The human microbiome plays a vital role in host health. It is comprised of trillions of microbial cells encompassing as many as 500 species,^20,21 maintains a crucial symbiotic relationship with the host and plays a fundamental role in educating the immune system.²² The components of one’s own microbiota are unique enough to be used for self-identification, and success in using the community structure of the human gut to distinguish individuals in a group has been demonstrated.²³ The commensal bacteria of the human microbiota maintain over two orders of magnitude more genes than their host,²⁴ including those that encode enzymes that facilitate host digestion, lipid absorption via bile acid conversion, vitamin production as well as the protection and maintenance of the intestinal mucosa.^25–28 Along with providing essential functions to the host, commensals also compete with pathogenic microorganisms for nutrition and attachment sites and therefore help prevent infection. Bohnhoff and Miller first reported in 1962 what is now known as “colonization resistance” by determining that mice were significantly more susceptible to Salmonella infection after treatment with streptomycin, which decreased the normal gut microbiota.²⁹ Antibiotic treatment eliminates many commensal organisms in the gut, enabling enteric pathogens such as Clostridium difficile, vancomycin-resistant Enterococcus faecalis, and Salmonella enterica serovar Typhimurium to colonize and infect the host.^30–32 Antibiotic-mediated disruption of the normal microbiota has also been implicated in liver disease and colorectal cancers.^33–35 Further, these changes in the gut flora can lead to significantly elevated levels of resistance genes in the microbial population, the increased carriage of which might last for many years following a single course of antibiotic treatment.³⁶ Changes in the microbiota of the upper respiratory tract, skin and genitourinary tract can likewise affect susceptibility to infections. A recent systematic review of the potential for exposure to antibiotics to increase the risk of community-acquired infections found that the collateral damage to the patient’s microbiome could be associated with upper respiratory, urinary tract and soft tissue infections as well as infectious diarrhea, and that this association decreased with increasing time since antibiotic exposure.³⁷

Activation of toxin–antitoxin systems

Another consequence of antibiotic use is the induction of growth arrest in bacteria subsequent to the activation of toxin–antitoxin (TA) modules. Five unique TA families have been identified (I-V); the toxin is always a protein but the antitoxin can be a protein or nucleic acid, and this characteristic determines to which family a module belongs. These gene pairs are found in hundreds of bacteria as well as in the archaea.³⁸ The type II TA systems have protein antitoxins and are the best characterized. Upon translation, the toxin and antitoxin interact to form a non-toxic complex. When bacteria experience stress in their microenvironment, such as exposure to reactive oxidative species, nutrient limitation, temperature, pH or pressure changes and antibiotic therapy, induced proteases such as Lon and ClpXP degrade the labile antitoxin, freeing the more stable toxin to carry out its function.^39,40 In the type II TA modules, the toxin is often a ribonuclease enzyme which when released from its cognate antitoxin cleaves bacterial mRNA, eliciting a state of reversible growth arrest. It is thought that many bacterial species in the environment have maintained these systems to enhance their ability to survive nutrient-poor and harsh conditions over hundreds (and, in some cases, thousands) of years.⁴¹ For bacterial pathogens, this state of stasis results in nonspecific tolerance to antimicrobials that target enzymes and pathways essential to growth and replication, allowing a subpopulation to survive antibiotic therapy and resume growth later when conditions improve.

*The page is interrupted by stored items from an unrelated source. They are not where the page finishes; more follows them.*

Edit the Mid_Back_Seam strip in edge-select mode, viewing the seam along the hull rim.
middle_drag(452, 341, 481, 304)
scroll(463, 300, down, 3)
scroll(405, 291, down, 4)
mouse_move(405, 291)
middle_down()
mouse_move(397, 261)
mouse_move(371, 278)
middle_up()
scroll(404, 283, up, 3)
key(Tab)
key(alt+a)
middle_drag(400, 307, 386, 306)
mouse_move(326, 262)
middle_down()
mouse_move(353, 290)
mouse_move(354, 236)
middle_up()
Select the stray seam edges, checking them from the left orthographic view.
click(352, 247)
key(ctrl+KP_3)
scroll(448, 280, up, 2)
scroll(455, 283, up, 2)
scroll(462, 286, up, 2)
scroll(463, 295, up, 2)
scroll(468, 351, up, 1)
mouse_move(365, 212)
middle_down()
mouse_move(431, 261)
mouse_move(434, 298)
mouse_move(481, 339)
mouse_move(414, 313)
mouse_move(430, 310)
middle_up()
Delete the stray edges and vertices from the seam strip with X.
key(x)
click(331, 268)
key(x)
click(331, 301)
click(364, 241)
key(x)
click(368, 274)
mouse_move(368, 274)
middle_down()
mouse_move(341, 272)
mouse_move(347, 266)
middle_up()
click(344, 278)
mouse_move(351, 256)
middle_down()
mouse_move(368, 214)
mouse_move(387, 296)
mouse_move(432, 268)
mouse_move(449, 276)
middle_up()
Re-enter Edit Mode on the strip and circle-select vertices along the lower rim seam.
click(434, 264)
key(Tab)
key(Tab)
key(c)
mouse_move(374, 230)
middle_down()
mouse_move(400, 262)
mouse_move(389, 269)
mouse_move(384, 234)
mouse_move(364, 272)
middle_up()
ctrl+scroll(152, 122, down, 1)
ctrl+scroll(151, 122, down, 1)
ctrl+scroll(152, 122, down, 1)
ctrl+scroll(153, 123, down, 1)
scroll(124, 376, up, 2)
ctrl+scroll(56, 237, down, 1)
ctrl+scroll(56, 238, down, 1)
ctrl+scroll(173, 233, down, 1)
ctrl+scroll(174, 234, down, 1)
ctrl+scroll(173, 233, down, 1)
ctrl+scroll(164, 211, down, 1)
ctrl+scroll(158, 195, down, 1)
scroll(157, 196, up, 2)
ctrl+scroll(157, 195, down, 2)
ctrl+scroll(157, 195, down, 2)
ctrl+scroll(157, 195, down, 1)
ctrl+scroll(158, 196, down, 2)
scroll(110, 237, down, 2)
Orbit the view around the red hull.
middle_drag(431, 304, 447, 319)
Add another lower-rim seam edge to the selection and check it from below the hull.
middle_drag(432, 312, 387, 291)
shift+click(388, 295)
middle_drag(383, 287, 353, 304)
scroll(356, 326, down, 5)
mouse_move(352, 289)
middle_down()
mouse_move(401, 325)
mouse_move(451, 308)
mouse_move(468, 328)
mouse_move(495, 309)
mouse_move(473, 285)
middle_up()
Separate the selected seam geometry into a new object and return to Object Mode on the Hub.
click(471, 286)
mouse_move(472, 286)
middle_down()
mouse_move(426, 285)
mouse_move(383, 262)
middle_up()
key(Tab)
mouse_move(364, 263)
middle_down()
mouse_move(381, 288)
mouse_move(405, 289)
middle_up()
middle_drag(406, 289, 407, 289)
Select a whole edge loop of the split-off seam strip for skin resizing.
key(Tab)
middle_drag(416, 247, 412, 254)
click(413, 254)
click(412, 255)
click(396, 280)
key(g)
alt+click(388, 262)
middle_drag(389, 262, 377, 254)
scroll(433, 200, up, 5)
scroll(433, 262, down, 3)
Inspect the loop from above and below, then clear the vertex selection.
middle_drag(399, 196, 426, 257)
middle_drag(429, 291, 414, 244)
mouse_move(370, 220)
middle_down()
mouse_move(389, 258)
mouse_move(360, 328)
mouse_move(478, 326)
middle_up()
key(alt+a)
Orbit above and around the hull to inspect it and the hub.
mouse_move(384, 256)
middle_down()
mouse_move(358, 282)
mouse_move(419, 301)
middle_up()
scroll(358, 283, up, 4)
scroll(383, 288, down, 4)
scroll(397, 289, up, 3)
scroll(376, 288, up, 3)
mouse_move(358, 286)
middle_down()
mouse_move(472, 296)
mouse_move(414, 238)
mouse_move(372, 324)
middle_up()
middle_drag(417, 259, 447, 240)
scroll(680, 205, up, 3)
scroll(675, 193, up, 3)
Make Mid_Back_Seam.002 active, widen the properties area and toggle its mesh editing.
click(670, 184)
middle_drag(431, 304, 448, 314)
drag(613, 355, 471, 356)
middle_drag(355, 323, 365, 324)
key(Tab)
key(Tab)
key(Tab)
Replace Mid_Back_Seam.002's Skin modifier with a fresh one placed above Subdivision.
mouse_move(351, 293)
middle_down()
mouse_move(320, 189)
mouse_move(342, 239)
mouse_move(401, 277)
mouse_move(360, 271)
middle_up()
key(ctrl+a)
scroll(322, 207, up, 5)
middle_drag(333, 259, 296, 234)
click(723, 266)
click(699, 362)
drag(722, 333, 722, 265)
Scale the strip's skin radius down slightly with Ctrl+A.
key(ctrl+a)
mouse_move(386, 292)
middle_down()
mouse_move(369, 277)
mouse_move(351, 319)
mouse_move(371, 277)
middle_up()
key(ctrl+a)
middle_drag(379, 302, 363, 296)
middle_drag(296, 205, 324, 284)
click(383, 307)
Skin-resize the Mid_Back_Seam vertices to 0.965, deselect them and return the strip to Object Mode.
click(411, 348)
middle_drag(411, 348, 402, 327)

Livestock use generating resistance

Antimicrobial resistance is a problem in veterinary medicine and the inappropriate use of these agents in agriculture continues to have a significant impact on human health. Antibiotics are routinely used in animal production to promote growth by preventing and treating infections.⁴² The preventative treatment of entire flocks or herds over time has facilitated the evolution of increased numbers of resistant pathogens. For example, there has been a marked rise in multidrug-resistant (MDR) Escherichia coli, Salmonella, Campylobacter, and methicillin-resistant Staphylococcus aureus (MRSA) emerging from commercial animal production across the globe.^43–45 In 2014, approximately 9.7 million kilograms of medically-important antibiotics were sold for use in food-producing animals in the United States (including almost 7 million kilograms of the tetracycline drug class alone), compared with approximately 3.5 million kilograms of antibiotics sold for human use.⁴⁶

On large farms with poor living conditions, livestock are treated with high doses of various antibiotics to decrease disease until slaughter. This practice selects for resistant bacteria which can be spread to packaging plants and end up in the kitchens of consumers.⁴⁷ Improper cooking and poor hand hygiene can facilitate dissemination, resulting in difficult-to-treat infections. Farm wastewater contaminated with fecal matter harboring resistant pathogens can accumulate as runoff in nearby rivers, streams, and ground water.⁴⁸ These resistant pathogens can exchange DNA with the existing organisms of that environment and cause life-threatening bacterial infections in human hosts downstream.⁴⁹ Manure from treated animals used for fertilization results in the selection for increased antibiotic resistance in soil microorganisms, which are ultimately transferred to the crop at harvest and then on to consumers.^48,50,51

Establishment of environmental reservoirs

In many parts of the world, over-the-counter sales resulting in inappropriate and/or excessive use, payback mechanisms, and lack of oversight plague antibiotic production.⁵² A related concern is the potential for the release of drug-containing effluent from pharmaceutical manufacturing centers into the environment, resulting in selection pressure that facilitates the evolution of antibiotic resistance. For example, an LC-MS analysis of samples from 28 different sites around a bulk drug producing area in Hyderabad, South India, resulted in the identification of high concentrations of three antimicrobials (and increased concentrations of eight others) from each site. Further, tandem microbiological studies found the presence of extended-spectrum β-lactamase (ESBL) and carbapenemase-producing Enterobacteriaceae and non-fermenters in 95% of the samples.⁵³ The release of drugs into the environment has global consequences in terms of increasing the potential for infections by pathogens that are resistant to the very antimicrobials that we are producing on an industrial scale.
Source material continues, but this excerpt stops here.